Marianne, 6 mai 2006, par Maurice Szafran

Combat laïc

C’est un livre d’outre-tombe, d’outre-voix. L’un des auteurs, Benny Lévy, est mort. À Jérusalem, en 2003. Et pourtant persiste dans l’intelligentsia française un mystère Benny Lévy ou, plutôt, une inquiétude Benny Lévy, comme une légende sans cesse renaissante. Le juif égyptien apatride, le chef tout-puissant de la Gauche prolétarienne, cette impasse maoïste du gauchisme français. C’est à cet ultime point d’intersection que Benny Lévy a croisé Alain Finkielkraut. Étrange rencontre qui débouche sur un dialogue roboratif et d’une foncière intelligence, Le Livre et les livres, une joute autour de la laïcité. Depuis vingt ans, Finkielkraut se bat pour une conception radicale de la laïcité, de l’école républicaine, même sil est sûr d’avoir perdu le combat, l’école produisant désormais « à la chaîne des ignorants sympas ». Dans ce journal, nous n’avons cessé de soutenir Finkielkraut à propos de la sauvegarde de l’éducation, nous avons approuvé son refus du nivellement éducatif par le bas et par le délire pédagogisant.

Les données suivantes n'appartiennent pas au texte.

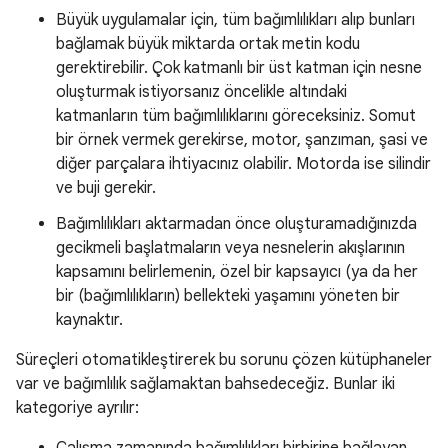
Büyük uygulamalar için, tüm bağımlılıkları alıp bunları
bağlamak büyük miktarda ortak metin kodu
gerektirebilir. Çok katmanlı bir üst katman için nesne
oluşturmak istiyorsanız öncelikle altındaki
katmanların tüm bağımlılıklarını göreceksiniz. Somut
bir örnek vermek gerekirse, motor, şanzıman, şasi ve
diğer parçalara ihtiyacınız olabilir. Motorda ise silindir
ve buji gerekir.
Bağımlılıkları aktarmadan önce oluşturamadığınızda
gecikmeli başlatmaların veya nesnelerin akışlarının
kapsamını belirlemenin, özel bir kapsayıcı (ya da her
bir (bağımlılıkların) bellekteki yaşamını yöneten bir
kaynaktır.
Süreçleri otomatikleştirerek bu sorunu çözen kütüphaneler
var ve bağımlılık sağlamaktan bahsedeceğiz. Bunlar iki
kategoriye ayrılır:
Çalışma zamanında bağımlılıkları birbirine bağlayan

Voilà pourquoi le débat avec Benny Lévy nous semblait paradoxal, à la lisière de l’inutile, tant les deux positions apparaissent inconciliables. Dans son ultime cheminement idéologico-religieux, Benny Lévy ne pouvait qu’abhorrer la laïcité à la française, cette décision politique de la ranger bien sur le côté dès qu’on veut lui faire envahir l’espace public. La laïcité, selon lui, c’est une rupture parricide, « une séparation entre l’homme et la parole originelle ». La loi vient de plus haut. Condamnation sans nuance. Contradiction en apparence insurmontable avec la conception quasi « laïcarde » de Finkielkraut. Autour de la laïcité, il a construit une part essentielle de sa pensée, son engagement public s’organise en grande partie, en défense de cette laïcité menacée, écartelée. Deux « lignes » vraiment antagonistes ? Oui, mais pas seulement. C’est tout l’intérêt de ce dialogue.